The Space Between: Fourteen Hours At Heathrow

One of my homes in Nova Scotia which I am reluctantly leaving behind for a few more months

Fourteen hours at Heathrow airport.  Waste of time?  Perhaps.  But this trip isn’t about site-seeing, so here I am sitting in the airport, freezing my butt off, napping on benches and trying to make up for four lost hours.  Besides, London is grey and foggy and I’ve seen it already.

St. John’s, Newfoundland. So beautiful when the weather cooperates!

This trip was about home, and now I’ve taken off from the Atlantic Provinces.  On my way back to Tanzania, on the cheap, meaning layovers at Heathrow and Nairobi.  It’ll be a four-day haul before I unlock my hopefully-intact apartment in Kamachumu and assess the situation of my home away from home.

Kamachumu now has 1000% the mzungus (white people) than when I left five weeks ago.  Twenty volunteers under my organisation’s care.  Did I prepare everyone?  Was my plan realistic?  Did anyone even understand it?  How are the two Program Supervisors making out in my little community?  Especially with the colleague I left in charge having presumably left, based on a cryptic email from another volunteer.

Hotel in Entebbe, Uganda for Thursday night?  Not settled.  Place to crash Friday night in Bukoba?  Haven’t heard back.  But despite the uncertainties, here I am on the road again and it is strangely comforting.  One foot in front of the other, no matter how daunting it seems from afar, is actually pretty simple when you’re taking the step.

For anyone who has done the transition from home to Africa and back again, you know it’s a strange creature.  But for all of us, I think, it develops a pattern.  For me, crash time – culture shock; the end of the honeymoon period – happens at around the three month mark.  But what happens when you go home for a month then return to your East African village?  This is a new thing altogether for me.  I have no idea how it’ll play out.

Baby animals were only one of the highlights of my trip home

Coming down from one of the best months of my life, which was kind of like a premonition of my “real” life (wait, what is that again?), being launched back into development work, trying to make it all meaningful for me and for the people I’m working with, is going to make for a very interesting time.

More blogs to follow, I promise!

Sunsets over the Bay of Fundy make my heart melt

The Stars That Connect Us

NS blueberries

My childhood friend Lila started all this Africa business.  I didn’t know I cared about addressing poverty until I started receiving her group emails from Botswana.  This weekend, I’m going to stay at Lila’s mother Barbara’s place in Antigonish, Nova Scotia, while I take a motorcycle course, preparing me to travel by pikipiki (motorbike) in rural Tanzania.

Yesterday, on my way to a party in honour of my departure, I stopped at Value Village to look for a leather jacket, key to my new life as a biker.
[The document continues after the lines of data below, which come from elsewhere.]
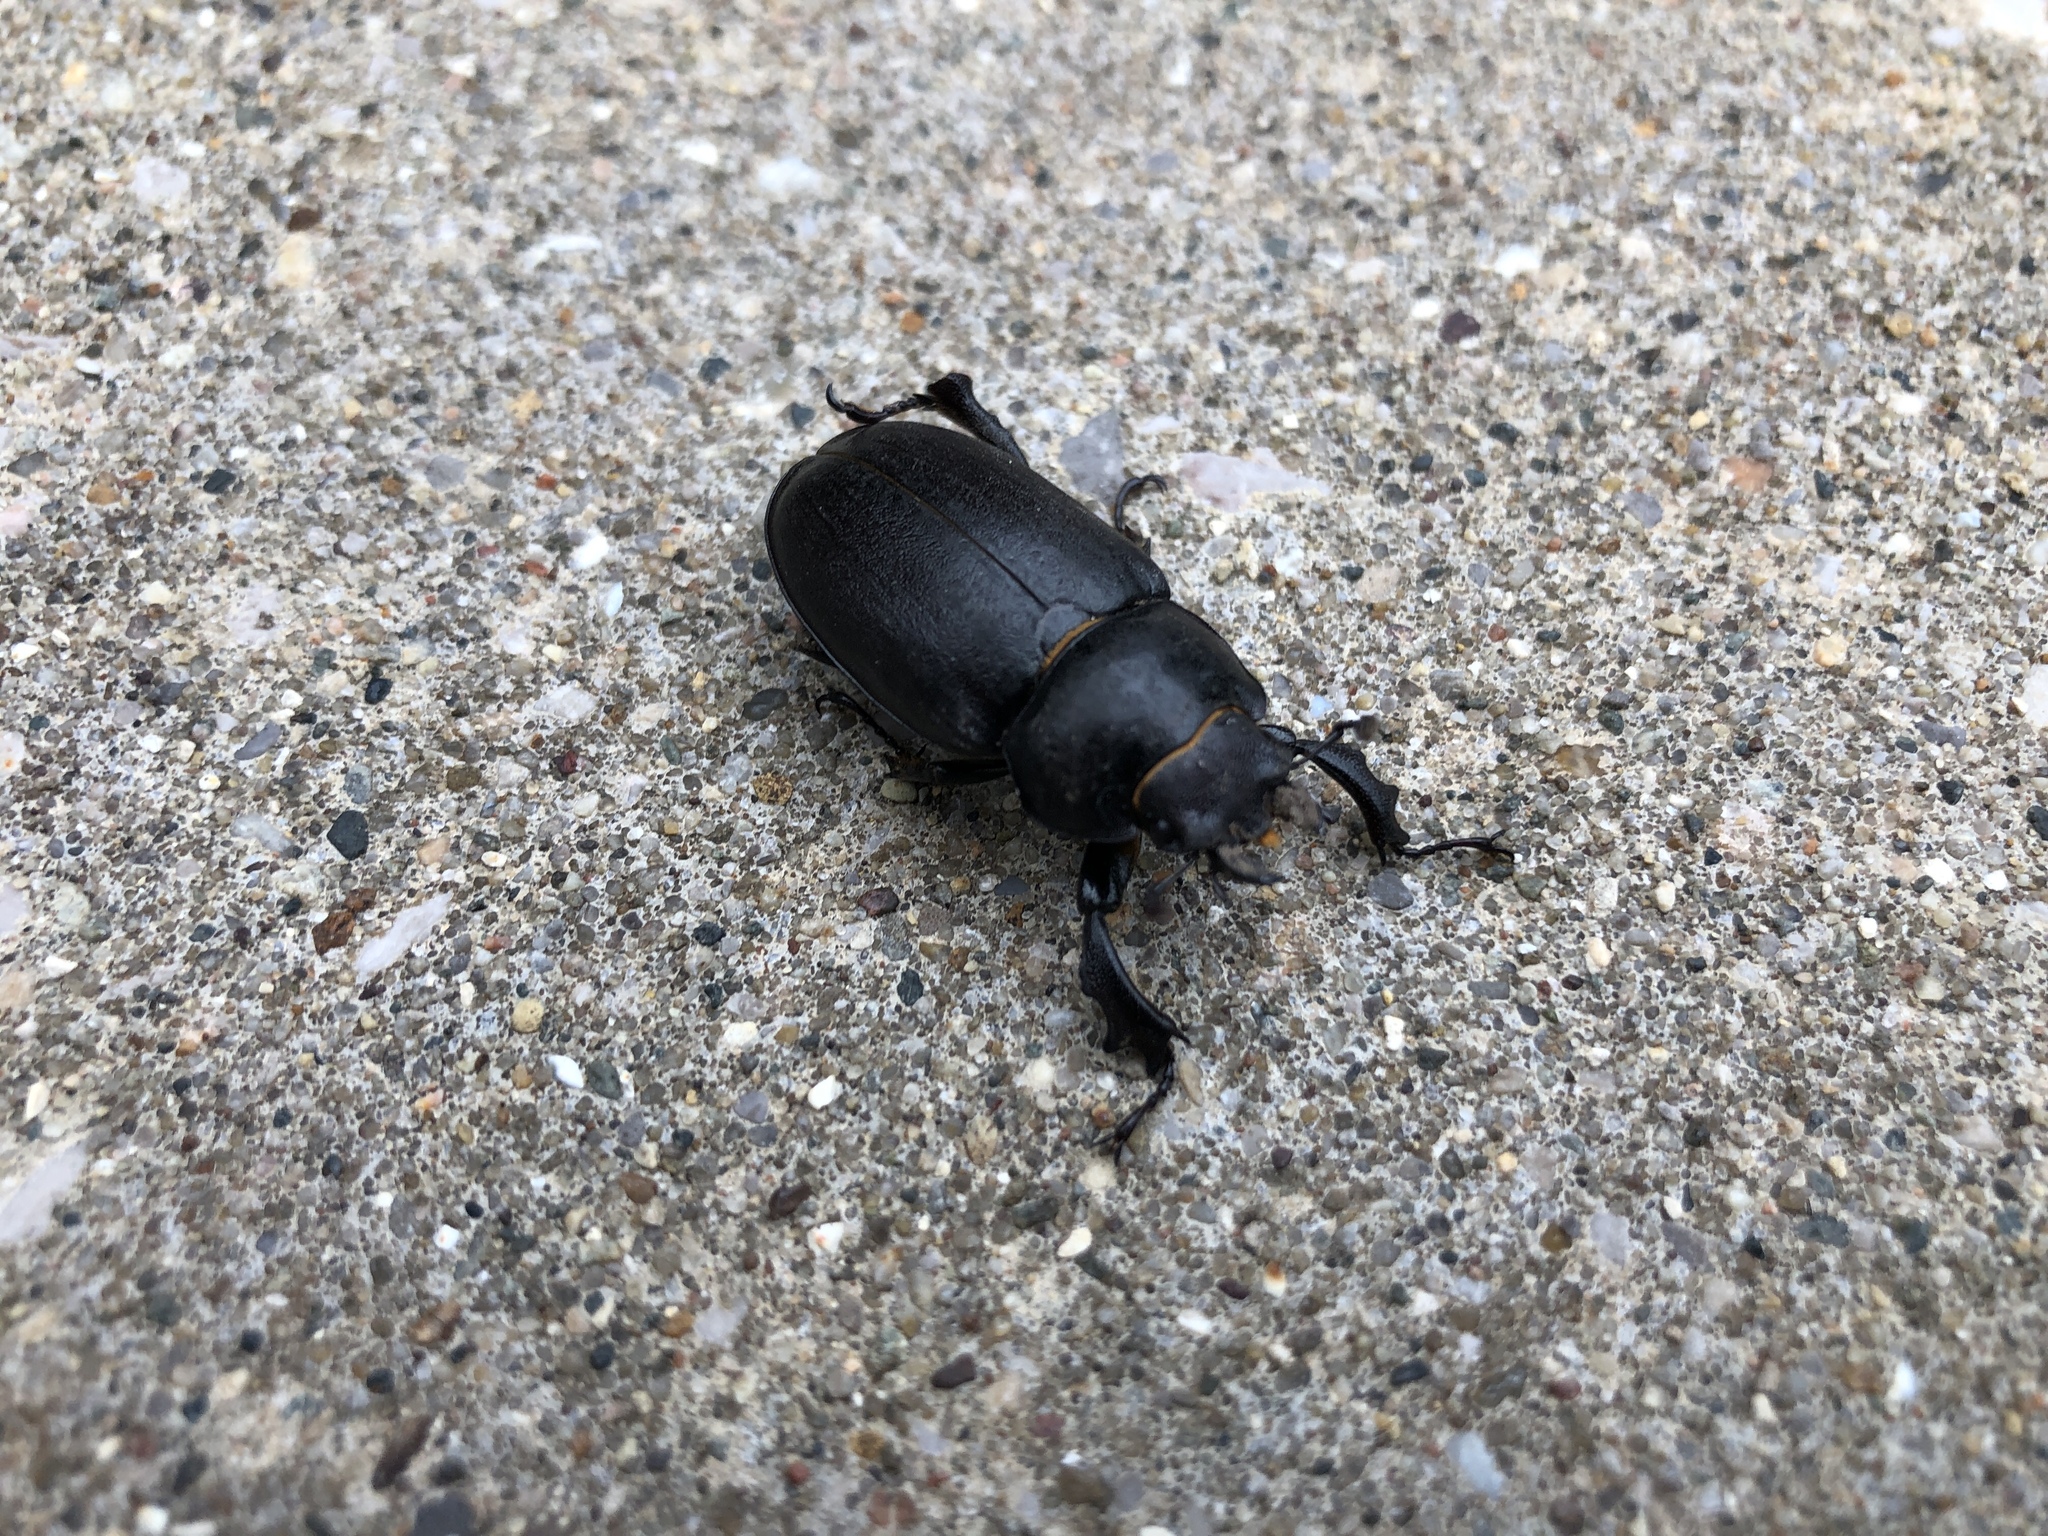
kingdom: Animalia
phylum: Arthropoda
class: Insecta
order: Coleoptera
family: Lucanidae
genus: Lucanus
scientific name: Lucanus placidus
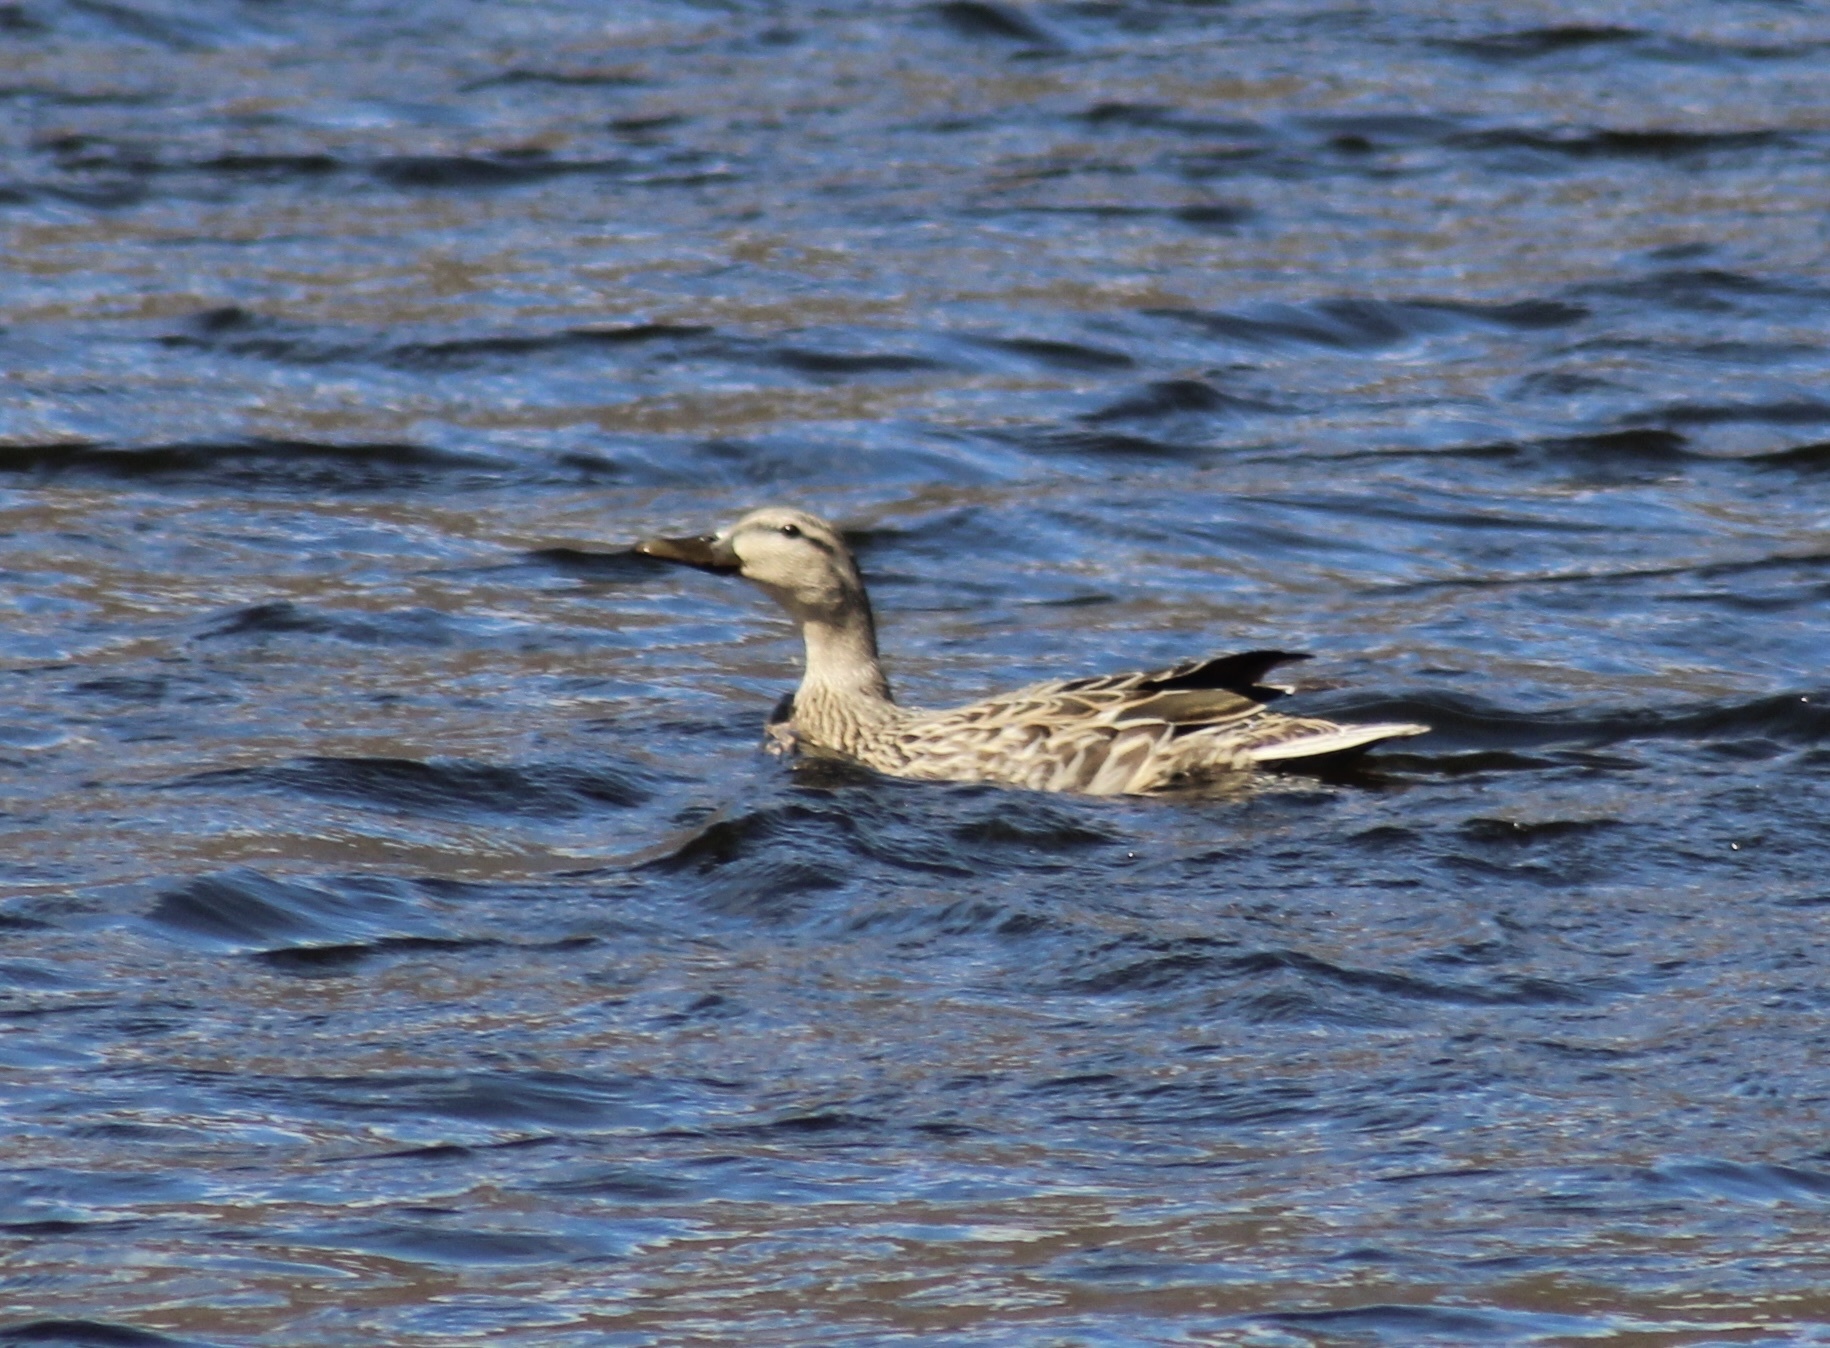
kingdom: Animalia
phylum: Chordata
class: Aves
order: Anseriformes
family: Anatidae
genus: Anas
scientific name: Anas platyrhynchos
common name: Mallard
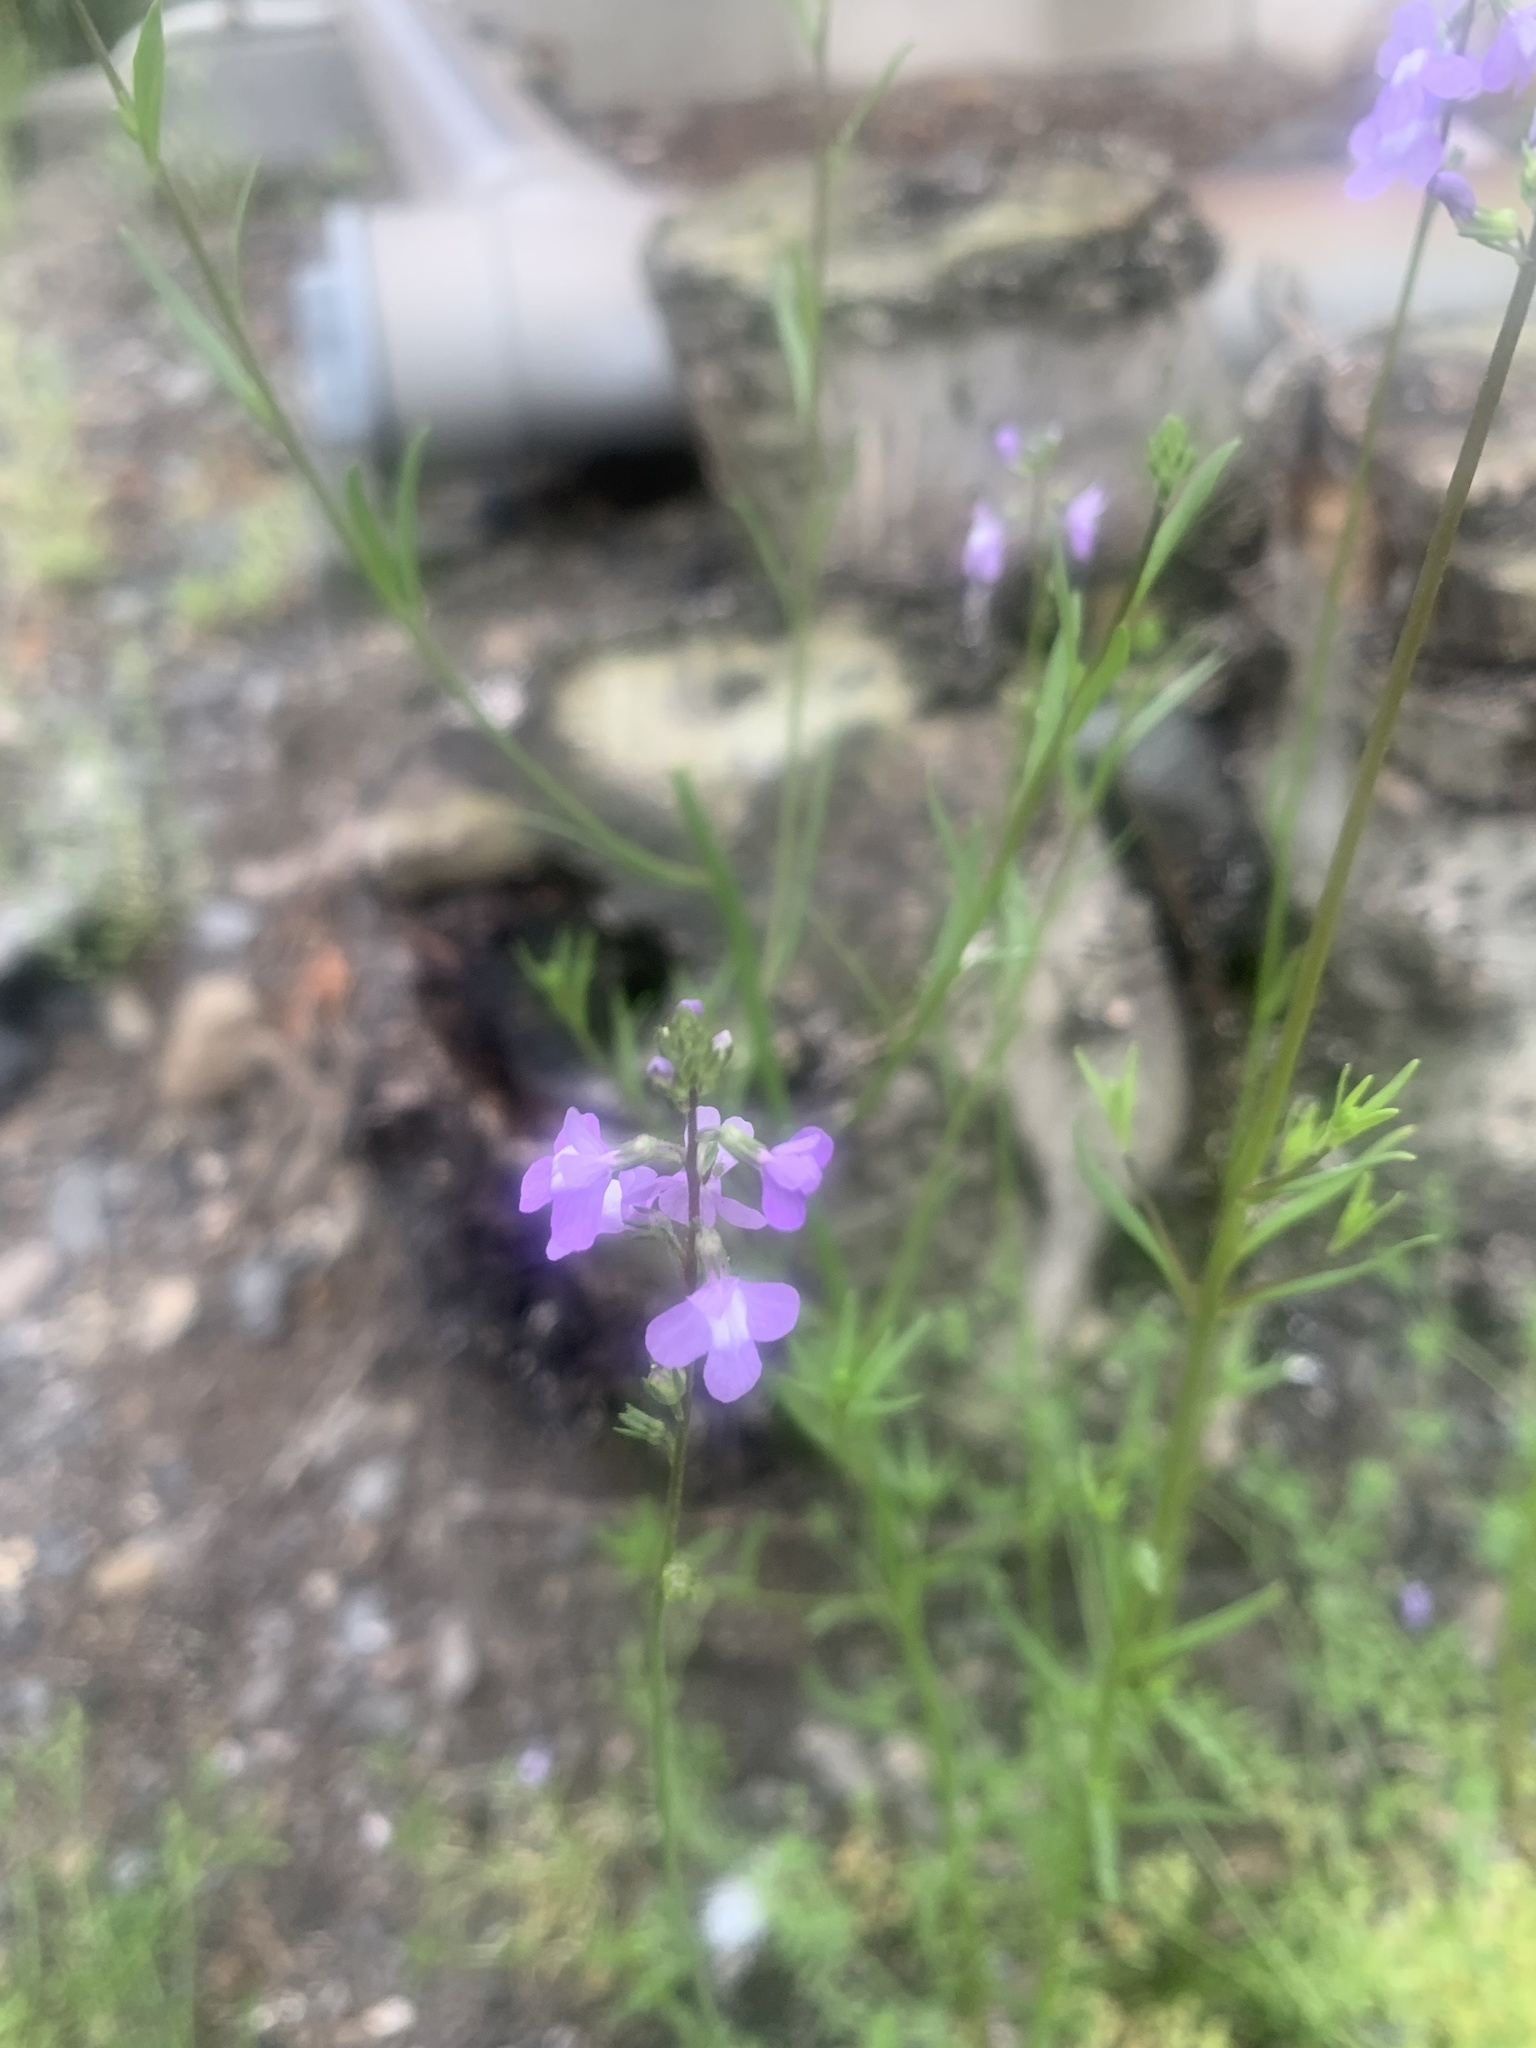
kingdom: Plantae
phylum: Tracheophyta
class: Magnoliopsida
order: Lamiales
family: Plantaginaceae
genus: Nuttallanthus
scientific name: Nuttallanthus canadensis
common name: Blue toadflax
I was trying on a sweet jacket, admiring myself in the mirror, when a fellow shopper told me it fit well.  Her comment encouraged me to buy that particular jacket ($13.99!!), and it’s currently under the bus in my bag.

As I sit on the bus to Antigonish, looking out over the still-muted fall foliage of my favourite place on earth, eating a delicious blueberry muffin baked by my best friend with locally-sourced ingredients, listening to Mumford & Sons in headphones borrowed from my sister, I feel acutely thankful to be this connected and supported.  That feeling is the reason I chose to accept the position in Tanzania.  On August 12th, only a little over a month ago, I was struggling with the decision.  A chance meeting with a wise friend (Yael) at a bike shop in Montreal quickly had us hashing the issue out over coffee.  Before parting, we lingered, tracing the connections that had led us to become acquainted.  I set out on my purple bicycle, Farmers’ Dairy milk crate on the back, only to stop two blocks later to answer my phone.  It was Christian, An Important  in the connections that Yael and I had just been chatting about.  Not one to call often, his reaching out was a happy opportunity for more input on my dilemma.

I don’t need to tell you the outcome of that day’s decision-making process.

At my going-away party last night, I got another reminder of how connected we all are.  Some old friends from school came by, including Joey who had brought his wife Sarah.  I was excited to finally meet her, but it turns out I already had.  She was the girl in Value Village.